__Given text__
━━━━━━━━━━━━━━━━━━━━━━━━━━━━━━
Photo by Mary Beth Delucia


If the Broadway stage is any indication, we really don’t much care for our own era. Maybe we just don’t know what to do with it theatrically, or in other ways as well. The blockbuster stage events coming out of New York seem to be doing everything possible to lead us into hazy mirages of the past. This year’s Tonys were gobbled up by The Producers, a retro kitsch adaptation of Mel Brooks’ 1968 movie — itself involving a play-within-a-play about a prior time. Its director, Susan Stroman, is also the creative force behind the Broadway hit Contact (now at the Ahmanson; see article above), a triptych of dance narratives: one set in the 18th century, one in the 1950s, and the third ostensibly in modern times, although it concerns a suicidal, flat-footed ad exec whose sexually overheated vision of salvation occurs at a swing-revival dance club. Which in turn brings to mind another dance extravaganza, the ’40s homage Swing!, which ran last season at the Ahmanson.


Marc Blitzstein’s light opera The Cradle Will Rock, now playing in the rustic Topanga Canyon amphitheater at the Will Geer Theatricum Botanicum, was first produced in 1938, and is set shortly after the outbreak of World War I. It endorses the view that the American war effort was simply a rationalization for industrial profiteering from homemade armaments. (At the time the play first opened, America was preparing to enter the next world war.) Tim Robbins’ recent film of the same title made the remarkable circumstances of the original Cradle’s premiere slightly more familiar than before: Created on funds from the WPA’s theater project, it was produced by John Houseman and directed by Orson Welles. As it was about to open, the government got jittery about the musical’s pro-union, workers’-rights themes and did something quite common in the Soviet Union in those days but almost unheard of in America — it blocked the play’s opening by closing the theater. Led by Blitzstein, Houseman and Welles, the actors took to the streets of New York, followed by an audience clamoring for an opening night. When they had marched into a vacant theater, with Blitzstein at the piano they performed the play to a packed crowd, with everyone on the same side of the footlights. (In retrospect, it seems rather flattering for theater artists to be shut down by the government, signaling as it does that their work actually matters — yet another reason for a fond look backward.)
━━━━━━━━━━━━━━━━━━━━━━━━━━━━━━
__Supplied information__
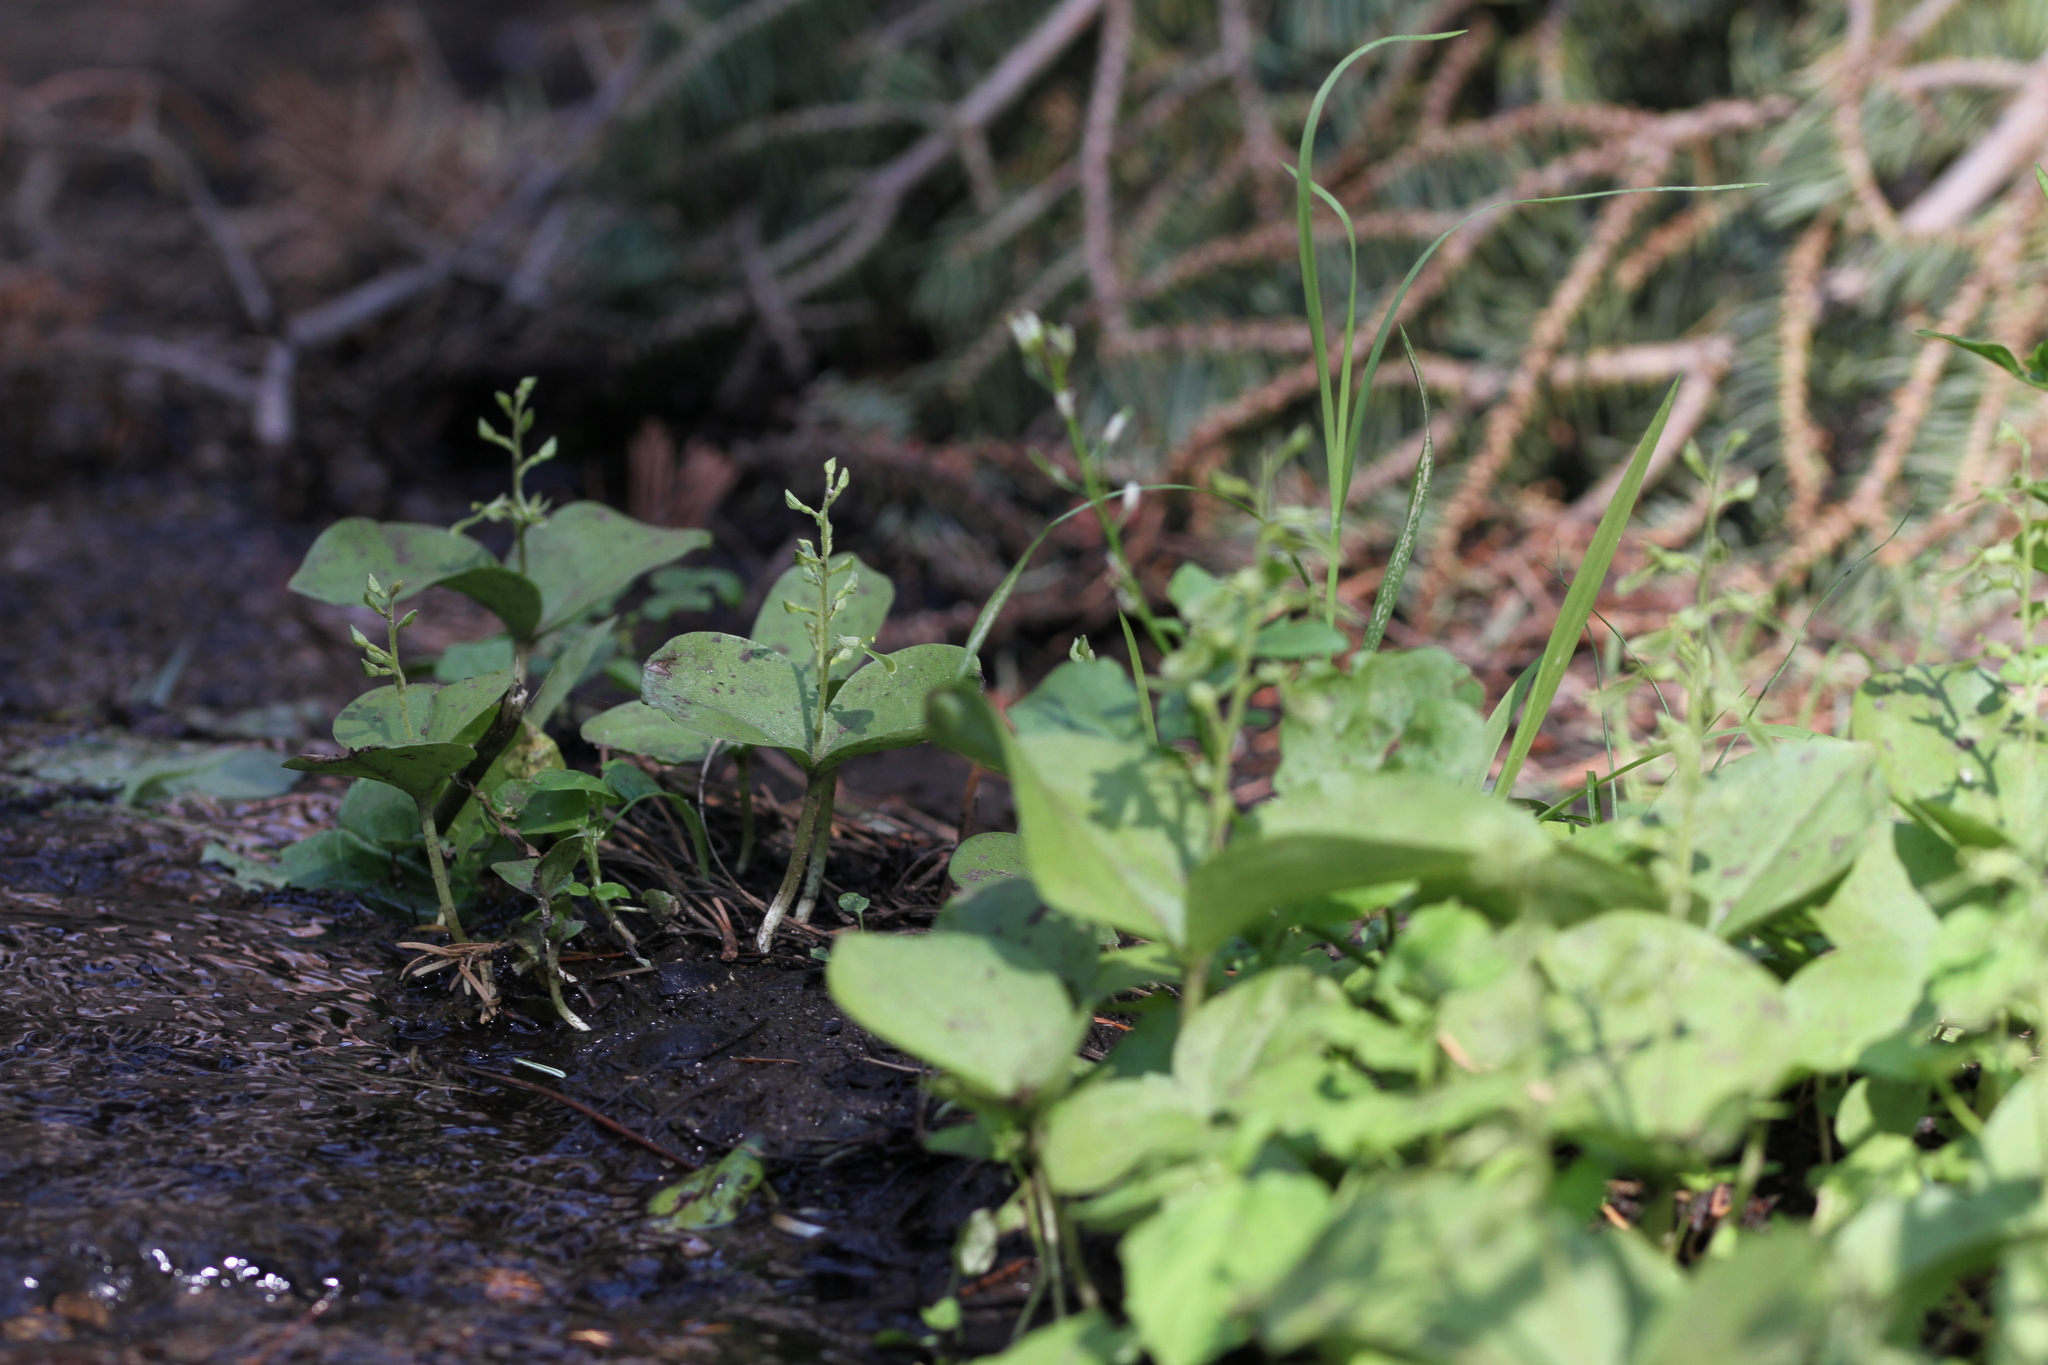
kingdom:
━━━━━━━━━━━━━━━━━━━━━━━━━━━━━━
__Work instructions__
Resume the theater review after its final sentence and carry it forward. The data have no connection to the theater review.

__Answer to the exercise__
Among those in the troupe was actor Will Geer, playing Mr. Mister, the godfather of Steeltown, USA. (Geer was better known, to TV audiences, as Grandpa Walton.) Geer was later blacklisted by Joe McCarthy and fled to California, where he established this very theater in the hills of Topanga, as a refuge for blacklisted artists.


The 2001 Botanicum production is something of a family affair, featuring, in addition to the ghost of Geer, various offspring: daughter Ellen, who directed and plays a small part; Thad, following in his father’s footsteps in the role of Mr. Mister; and granddaughter Willow Geer-Alsop, as Mr. Mister’s conniving, spoiled daughter.


The play is an agitprop post card set to music, not a clash of opposing ideas but rather an insistence upon Blitzstein’s ideas in two acts, illustrating in the broadest strokes possible how the swine Mr. Mister rounds up pro-union agitators and has them arrested on trumped-up charges — though it’s his own “Liberty Committee” that lands itself in jail by mistake. From the prison, the play flashes back to each of the committee members’ relations with Mr. Mister, who has purchased the influence of Editor Daily (Richard Sherrell in a fedora with the label “press,” of course); the church, in the person of Reverend Salvation (Steve Matt), whose pacifism is swiftly compromised by a little cash; Dauber (Christopher Moore), an artist/highbrow sycophant sporting the regulation black beret; and so on. A prostitute croons, “They won’t buy our cream-white bodies, so we sell out in some other way . . .” It’s that kind of night.


Blitzstein’s music contains dissonant echoes of Kurt Weill’s and would be aided by stronger voices, though the effort is perfectly serviceable given that the opera is sung out of doors, without mikes. Aaron Hendry, as our swashbuckling steelworker hero, is especially fine leading a picket-sign-toting chorus for the heroic finale. Still, this oh-so-Soviet homage to the proletariat really needs a grubby little hole-in-the-wall to give it more voltage. Amid its bucolic Topanga Canyon setting, the revival seems an almost quaint response to the current floundering of labor unions across the country, more nostalgic than strategic. This is not a crime, of course — though a little lawbreaking may, in fact, be exactly what’s needed.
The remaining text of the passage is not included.